#### Your objective
Make an exact copy of the records, leaving out the images.

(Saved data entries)
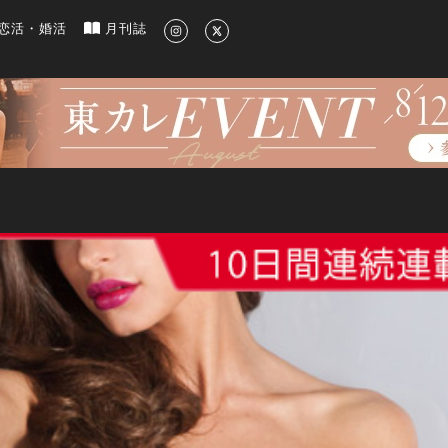
新のグルメ、洗練されたライフスタイル情報
恋活・婚活
月刊誌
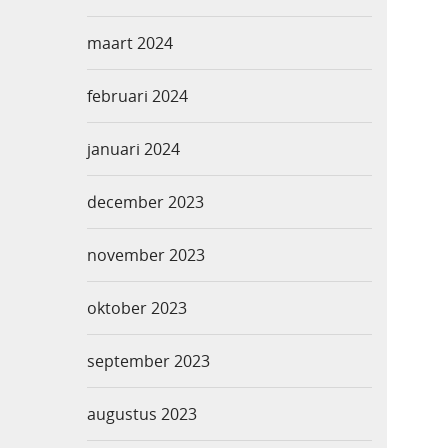
maart 2024
februari 2024
januari 2024
december 2023
november 2023
oktober 2023
september 2023
augustus 2023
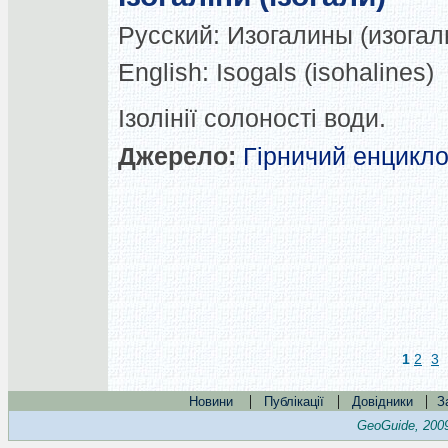
Русский:
Изогалины (изогал
English:
Isogals (isohalines)
Ізолінії солоності води.
Джерело:
Гірничий енцикл
1
2
3
|
|
|
Новини
Публікації
Довідники
З
GeoGuide, 200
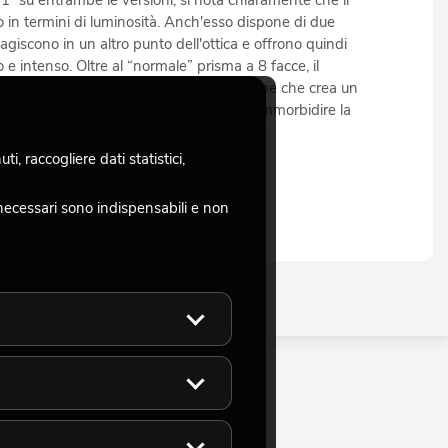
 1° su entrambe le versioni, si nota chiaramente che il
in termini di luminosità. Anch'esso dispone di due
 agiscono in un altro punto dell'ottica e offrono quindi
o e intenso. Oltre al “normale” prisma a 8 facce, il
e di uno straordinario prisma a nido d'ape che crea un
nte. Anche con il Beamlight è possibile ammorbidire la
ro frost.
, raccogliere dati statistici,
necessari sono indispensabili e non
Prezzo
Disponibilità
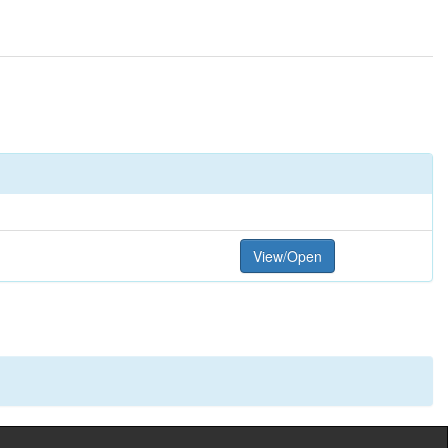
View/Open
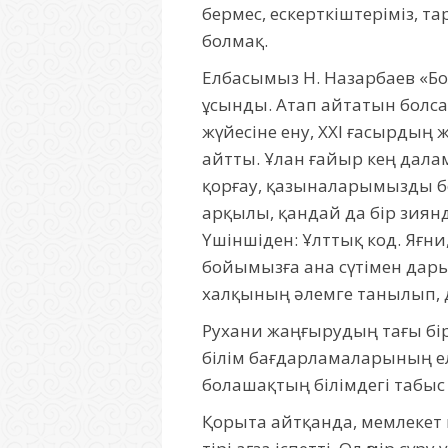
бермес, ескерткіштеріміз,
болмақ.
Елбасымыз Н. Назарбаев «Б
ұсынды. Атап айтатын болсақ
жүйесіне ену, ХХІ ғасырдың
айтты. Ұлан ғайыр кең да
қорғау, қазыналарымызды бо
арқылы, қандай да бір зиян
Үшіншіден: Ұлттық код. Яғн
бойымызға ана сүтімен дары
халқының әлемге танылып,
Рухани жаңғырудың тағы бір 
білім бағдарламаларының ел
болашақтың білімдегі табыс т
Қорыта айтқанда, мемлекет 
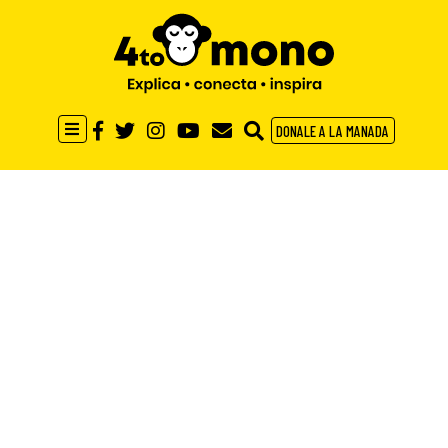
DONALE A LA MANADA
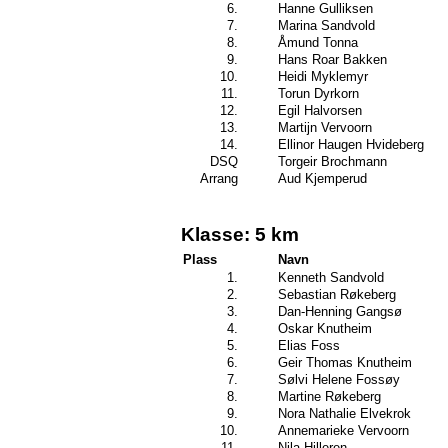
6.
Hanne Gulliksen
7.
Marina Sandvold
8.
Åmund Tonna
9.
Hans Roar Bakken
10.
Heidi Myklemyr
11.
Torun Dyrkorn
12.
Egil Halvorsen
13.
Martijn Vervoorn
14.
Ellinor Haugen Hvideberg
DSQ
Torgeir Brochmann
Arrang
Aud Kjemperud
Klasse: 5 km
Plass
Navn
1.
Kenneth Sandvold
2.
Sebastian Røkeberg
3.
Dan-Henning Gangsø
4.
Oskar Knutheim
5.
Elias Foss
6.
Geir Thomas Knutheim
7.
Sølvi Helene Fossøy
8.
Martine Røkeberg
9.
Nora Nathalie Elvekrok
10.
Annemarieke Vervoorn
11.
Nila Hilleren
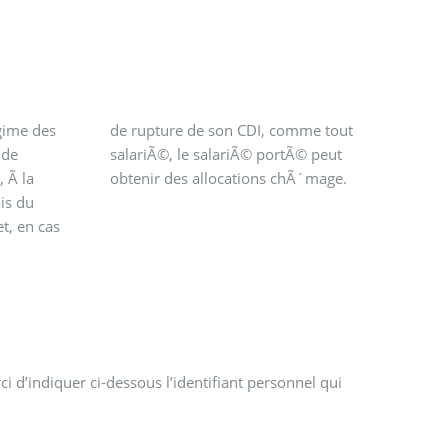
obtenir des allocations chÃ´mage.
i d’indiquer ci-dessous l’identifiant personnel qui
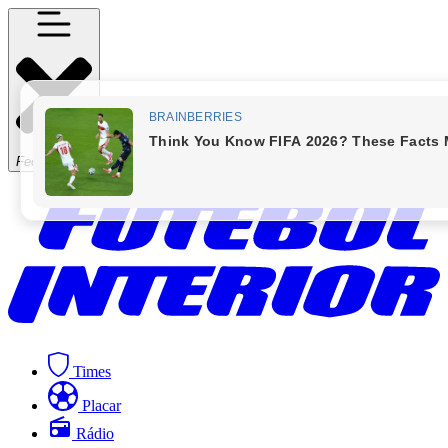
Fechar Menu
Times
Placar
Rádio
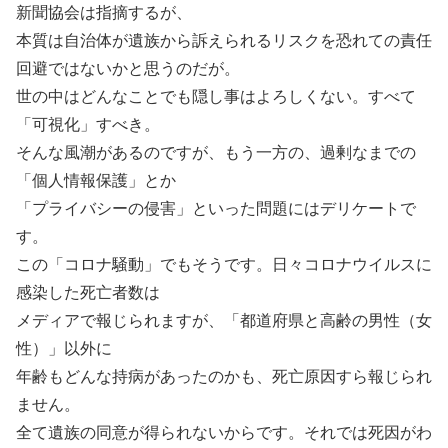
新聞協会は指摘するが、
本質は自治体が遺族から訴えられるリスクを恐れての責任
回避ではないかと思うのだが。
世の中はどんなことでも隠し事はよろしくない。すべて
「可視化」すべき。
そんな風潮があるのですが、もう一方の、過剰なまでの
「個人情報保護」とか
「プライバシーの侵害」といった問題にはデリケートで
す。
この「コロナ騒動」でもそうです。日々コロナウイルスに
感染した死亡者数は
メディアで報じられますが、「都道府県と高齢の男性（女
性）」以外に
年齢もどんな持病があったのかも、死亡原因すら報じられ
ません。
全て遺族の同意が得られないからです。それでは死因がわ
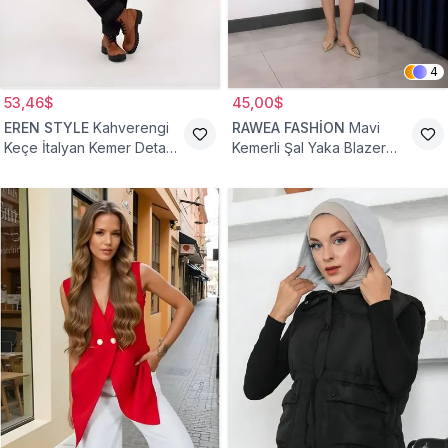
4
53,46$
45,00$
EREN STYLE
Kahverengi
RAWEA FASHİON
Mavi
Keçe İtalyan Kemer Detaylı
Kemerli Şal Yaka Blazer
Yelek
Tesettür Yelek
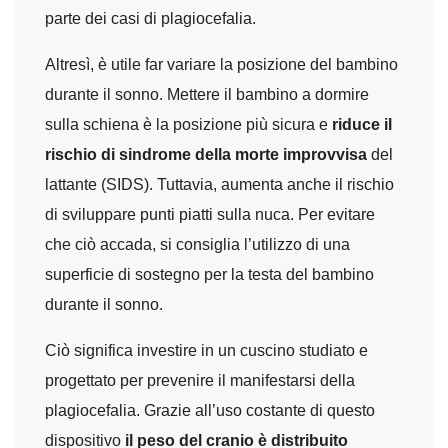
parte dei casi di plagiocefalia.
Altresì, è utile far variare la posizione del bambino
durante il sonno. Mettere il bambino a dormire
sulla schiena è la posizione più sicura e
riduce il
rischio di sindrome della morte improvvisa
del
lattante (SIDS). Tuttavia, aumenta anche il rischio
di sviluppare punti piatti sulla nuca. Per evitare
che ciò accada, si consiglia l’utilizzo di una
superficie di sostegno per la testa del bambino
durante il sonno.
Ciò significa investire in un cuscino studiato e
progettato per prevenire il manifestarsi della
plagiocefalia. Grazie all’uso costante di questo
dispositivo
il peso del cranio è distribuito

#### Problem solution
新のグルメ、洗練されたライフスタイル情報
恋活・婚活
月刊誌
maart 2024
februari 2024
januari 2024
december 2023
november 2023
oktober 2023
september 2023
augustus 2023
Русский:
Изогалины (изогал
English:
Isogals (isohalines)
Ізолінії солоності води.
Джерело:
Гірничий енцикл
1
2
3
|
|
|
Новини
Публікації
Довідники
З
GeoGuide, 200
 1° su entrambe le versioni, si nota chiaramente che il
in termini di luminosità. Anch'esso dispone di due
 agiscono in un altro punto dell'ottica e offrono quindi
o e intenso. Oltre al “normale” prisma a 8 facce, il
e di uno straordinario prisma a nido d'ape che crea un
nte. Anche con il Beamlight è possibile ammorbidire la
ro frost.
, raccogliere dati statistici,
necessari sono indispensabili e non
Prezzo
Disponibilità
View/Open
бермес, ескерткіштеріміз,
болмақ.
Елбасымыз Н. Назарбаев «Б
ұсынды. Атап айтатын болсақ
жүйесіне ену, ХХІ ғасырдың
айтты. Ұлан ғайыр кең да
қорғау, қазыналарымызды бо
арқылы, қандай да бір зиян
Үшіншіден: Ұлттық код. Яғн
бойымызға ана сүтімен дары
халқының әлемге танылып,
Рухани жаңғырудың тағы бір 
білім бағдарламаларының ел
болашақтың білімдегі табыс т
Қорыта айтқанда, мемлекет 
DONALE A LA MANADA
6.
Hanne Gulliksen
7.
Marina Sandvold
8.
Åmund Tonna
9.
Hans Roar Bakken
10.
Heidi Myklemyr
11.
Torun Dyrkorn
12.
Egil Halvorsen
13.
Martijn Vervoorn
14.
Ellinor Haugen Hvideberg
DSQ
Torgeir Brochmann
Arrang
Aud Kjemperud
Klasse: 5 km
Plass
Navn
1.
Kenneth Sandvold
2.
Sebastian Røkeberg
3.
Dan-Henning Gangsø
4.
Oskar Knutheim
5.
Elias Foss
6.
Geir Thomas Knutheim
7.
Sølvi Helene Fossøy
8.
Martine Røkeberg
9.
Nora Nathalie Elvekrok
10.
Annemarieke Vervoorn
11.
Nila Hilleren
obtenir des allocations chÃ´mage.
i d’indiquer ci-dessous l’identifiant personnel qui
Fechar Menu
Times
Placar
Rádio
新聞協会は指摘するが、
本質は自治体が遺族から訴えられるリスクを恐れての責任
回避ではないかと思うのだが。
世の中はどんなことでも隠し事はよろしくない。すべて
「可視化」すべき。
そんな風潮があるのですが、もう一方の、過剰なまでの
「個人情報保護」とか
「プライバシーの侵害」といった問題にはデリケートで
す。
この「コロナ騒動」でもそうです。日々コロナウイルスに
感染した死亡者数は
メディアで報じられますが、「都道府県と高齢の男性（女
性）」以外に
年齢もどんな持病があったのかも、死亡原因すら報じられ
ません。
全て遺族の同意が得られないからです。それでは死因がわ
4
53,46$
45,00$
EREN STYLE
Kahverengi
RAWEA FASHİON
Mavi
Keçe İtalyan Kemer Detaylı
Kemerli Şal Yaka Blazer
Yelek
Tesettür Yelek
parte dei casi di plagiocefalia.
Altresì, è utile far variare la posizione del bambino
durante il sonno. Mettere il bambino a dormire
sulla schiena è la posizione più sicura e
riduce il
rischio di sindrome della morte improvvisa
del
lattante (SIDS). Tuttavia, aumenta anche il rischio
di sviluppare punti piatti sulla nuca. Per evitare
che ciò accada, si consiglia l’utilizzo di una
superficie di sostegno per la testa del bambino
durante il sonno.
Ciò significa investire in un cuscino studiato e
progettato per prevenire il manifestarsi della
plagiocefalia. Grazie all’uso costante di questo
dispositivo
il peso del cranio è distribuito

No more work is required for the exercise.